Kepler’s first law is that the orbit of every planet is an ellipse with the sun at one of the two foci. I remember finding this counter-intuitive at first (why should the sun be at one focus and why isn’t there anything at the other focus?), though by now it seems rather obvious.

The same with the second law: why should a line joining a planet and the sun sweep out equal areas during equal intervals of time? Actually, this is just another way of saying that a planet moves faster when it is closer to the sun, but it took a while for this to sink in. I’m not an astronomer, obviously.

I’m also not a mathematician, otherwise I wouldn’t have been so baffled by Kepler’s third law, which simply (simply?) explains why Mercury zips around the sun at nearly 48 km per second, while the Earth goes less than 30 and Neptune goes less than 6 km per second. I naively thought that planets having greater distances to travel should try to go faster, not slower, and I suppose that as a poor innocent humanities major I was intimidated by the square of one thing being directly proportional to the cube of something else, though it isn’t really all that mysterious and was explained very well in the museum.

(Of course planets can’t “try” to do anything; they just do what they’re told — by gravity or the curvature of space-time or whatever.)

My ticket to the Kepler Museum

Since this was a small museum the admission price was quite reasonable. As a “senior” I paid all of 20 CKZ, which was less than one Euro. For this I got not only admission to the museum, but also an attractive and informative ticket indicating that I entered the museum at exactly 11:42:04 on April 9, 2011, when the sun was in Beran-Aries and the moon was in Rak-Cancer. The moon phase on that day was a waxing crescent, sunset was at 18:46 and sunrise at 5:20. Old Bohemian Time was 16:56, Sidereal Time was 0:51 and the Babylonian Hour was 6. Any questions?

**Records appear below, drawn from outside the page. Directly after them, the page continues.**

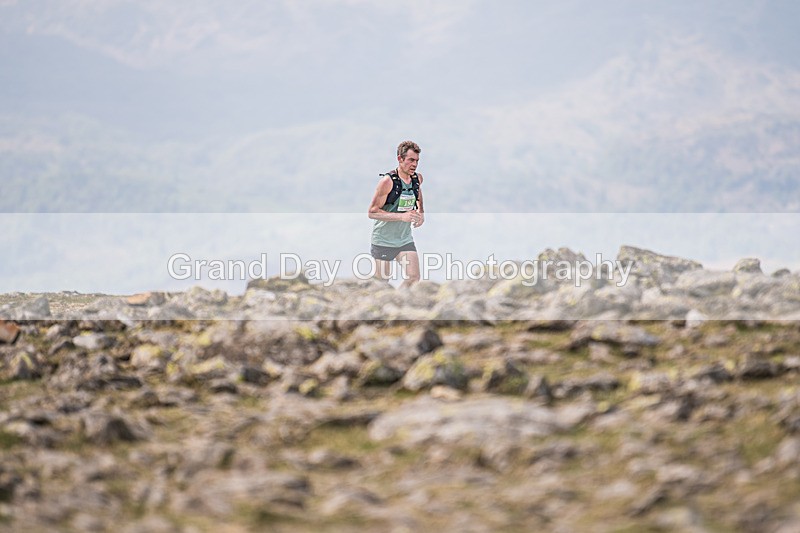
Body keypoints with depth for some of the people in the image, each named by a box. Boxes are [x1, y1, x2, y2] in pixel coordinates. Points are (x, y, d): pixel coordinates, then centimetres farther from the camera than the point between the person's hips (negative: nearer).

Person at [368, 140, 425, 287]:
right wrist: (402, 216, -26)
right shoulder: (388, 181, -19)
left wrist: (421, 213, 7)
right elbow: (372, 212, -19)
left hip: (405, 240, 5)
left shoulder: (417, 178, 1)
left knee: (413, 278, -7)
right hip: (383, 241, -5)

Although the Kepler Museum no longer exists, its text panels were transferred to the Czech National Technical Museum, where they were installed in 2018.

In a later phase of his life Kepler lived in the German city of Ulm for two years.

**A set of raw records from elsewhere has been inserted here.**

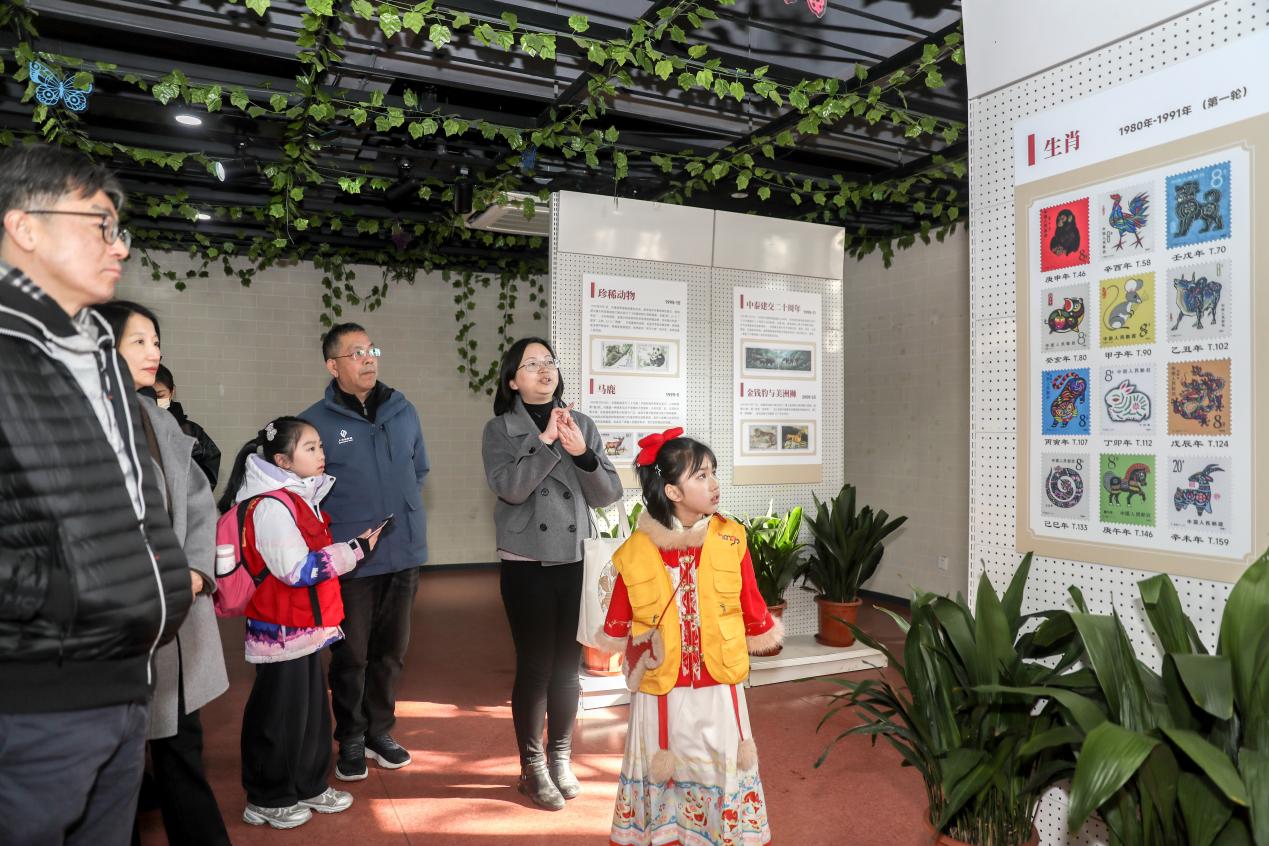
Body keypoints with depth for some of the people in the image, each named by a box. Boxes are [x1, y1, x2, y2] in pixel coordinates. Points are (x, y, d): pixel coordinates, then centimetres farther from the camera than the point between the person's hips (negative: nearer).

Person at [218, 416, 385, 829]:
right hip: (282, 632, -10)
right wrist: (355, 550, -19)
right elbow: (298, 570, -24)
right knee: (279, 715, 4)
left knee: (313, 710, 17)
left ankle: (309, 787, 31)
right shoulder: (270, 505, -20)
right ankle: (267, 800, 20)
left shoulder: (300, 497, 10)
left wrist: (354, 547, 12)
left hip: (305, 627, 10)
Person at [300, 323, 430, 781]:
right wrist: (339, 531, -6)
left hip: (404, 554, 4)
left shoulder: (403, 410, 3)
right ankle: (351, 740, 28)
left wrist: (402, 512, 10)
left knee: (391, 650, 16)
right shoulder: (316, 421, -10)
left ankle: (380, 731, 34)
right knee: (351, 655, 9)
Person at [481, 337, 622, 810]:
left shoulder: (582, 424, 6)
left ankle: (560, 757, 28)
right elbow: (509, 487, -17)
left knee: (567, 664, 9)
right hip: (526, 565, -3)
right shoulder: (500, 430, -1)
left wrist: (582, 454, -15)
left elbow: (608, 494, 0)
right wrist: (546, 441, -22)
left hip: (575, 562, 3)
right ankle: (532, 767, 19)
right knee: (535, 665, 2)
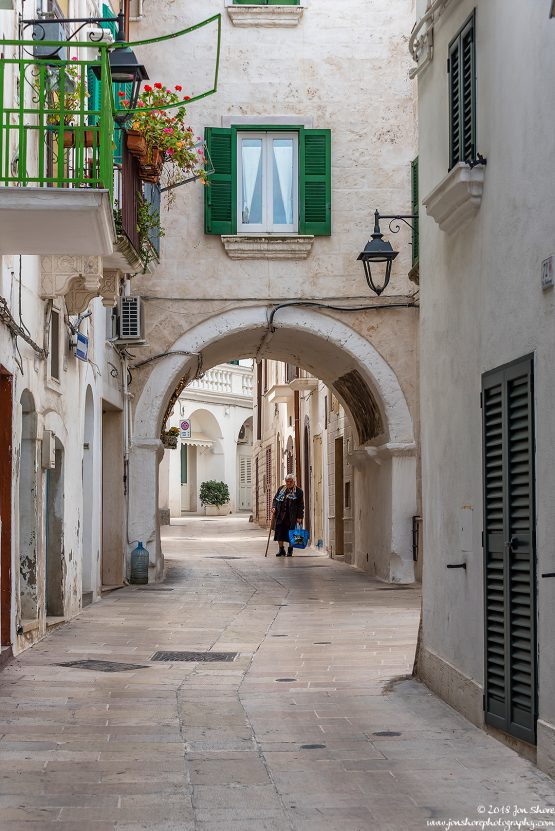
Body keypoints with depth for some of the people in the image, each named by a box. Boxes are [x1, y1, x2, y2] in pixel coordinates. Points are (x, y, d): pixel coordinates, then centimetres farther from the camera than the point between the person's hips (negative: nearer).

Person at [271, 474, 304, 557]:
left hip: (292, 517, -3)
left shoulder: (298, 491, 1)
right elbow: (275, 499, 18)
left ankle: (290, 550, 14)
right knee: (280, 533, -3)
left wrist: (299, 517, -9)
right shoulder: (281, 489, 13)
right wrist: (274, 507, -1)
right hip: (280, 515, 3)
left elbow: (301, 506, -1)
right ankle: (281, 549, 6)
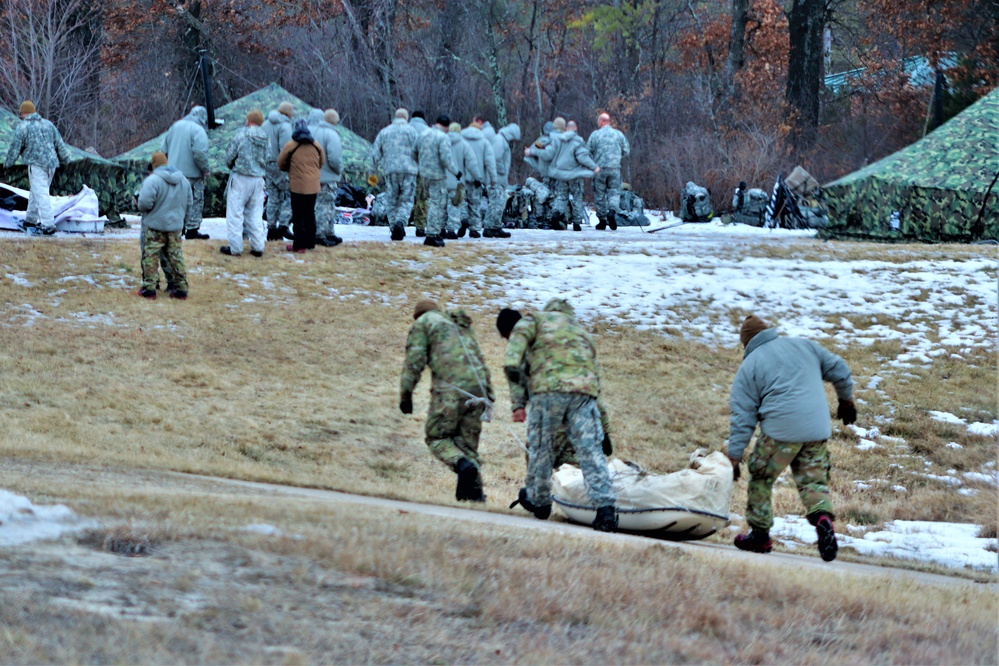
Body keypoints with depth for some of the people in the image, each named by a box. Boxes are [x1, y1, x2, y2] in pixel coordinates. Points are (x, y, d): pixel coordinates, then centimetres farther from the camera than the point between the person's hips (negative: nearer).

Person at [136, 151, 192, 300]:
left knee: (150, 256, 2)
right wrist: (182, 220, 24)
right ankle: (181, 288, 12)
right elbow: (189, 203, 14)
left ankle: (149, 288, 0)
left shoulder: (152, 180, -16)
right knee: (176, 256, 12)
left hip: (155, 226, -6)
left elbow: (145, 203, -22)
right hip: (175, 226, 6)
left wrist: (138, 203, 1)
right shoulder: (184, 180, 8)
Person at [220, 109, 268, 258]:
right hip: (258, 178, 5)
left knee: (235, 213, 2)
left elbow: (230, 155, -5)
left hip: (240, 178, -5)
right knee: (255, 214, 13)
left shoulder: (242, 134, -11)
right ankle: (258, 246, 13)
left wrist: (232, 166, 14)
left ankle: (235, 247, 1)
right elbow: (265, 159, 5)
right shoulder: (264, 138, 3)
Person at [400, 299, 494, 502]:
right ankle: (474, 491, -2)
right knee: (467, 442, 11)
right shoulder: (463, 326, 31)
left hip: (450, 388, -6)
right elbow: (480, 360, 25)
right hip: (477, 386, 6)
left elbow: (414, 360, -1)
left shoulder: (424, 322, 12)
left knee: (437, 438, 4)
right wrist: (488, 395, 23)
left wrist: (405, 394, -1)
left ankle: (463, 465, -24)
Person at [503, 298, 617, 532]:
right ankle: (605, 509, -15)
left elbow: (513, 358, 1)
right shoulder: (581, 330, 34)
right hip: (586, 389, 4)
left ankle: (539, 501, 27)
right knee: (591, 450, -2)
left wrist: (517, 402, -5)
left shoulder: (535, 320, 20)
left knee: (540, 445, 14)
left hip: (550, 388, -4)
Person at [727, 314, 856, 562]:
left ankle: (760, 535, 18)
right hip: (817, 430, 4)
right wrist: (846, 400, 36)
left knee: (760, 479, 14)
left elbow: (742, 417, 3)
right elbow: (838, 369, 21)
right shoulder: (804, 346, 17)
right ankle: (823, 517, -20)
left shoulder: (749, 367, 7)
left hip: (780, 431, -4)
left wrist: (734, 457, 4)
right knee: (813, 481, 9)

Have I mentioned that Kepler successfully defended his mother in court when she was indicted on charges of witchcraft? More on that some other time.

My photos in this post are from 2011. I revised the text in 2019.

See also: The Weikersheim Planetary Trail.
See more posts on Prague, Czech Republic.

3 thoughts on “The Kepler Museum in Prague”

  1. Fascinating … anything to do with science simply makes the marbles inside my head rattle about. It isn’t that I’m totally witless, but only that I have a mental block when it comes to scientific understanding. Still, I am fascinated by it, even that which I cannot understand. That said, I am eagerly awaiting the ‘rest of the story’ about Kepler, his mother, and witchcraft!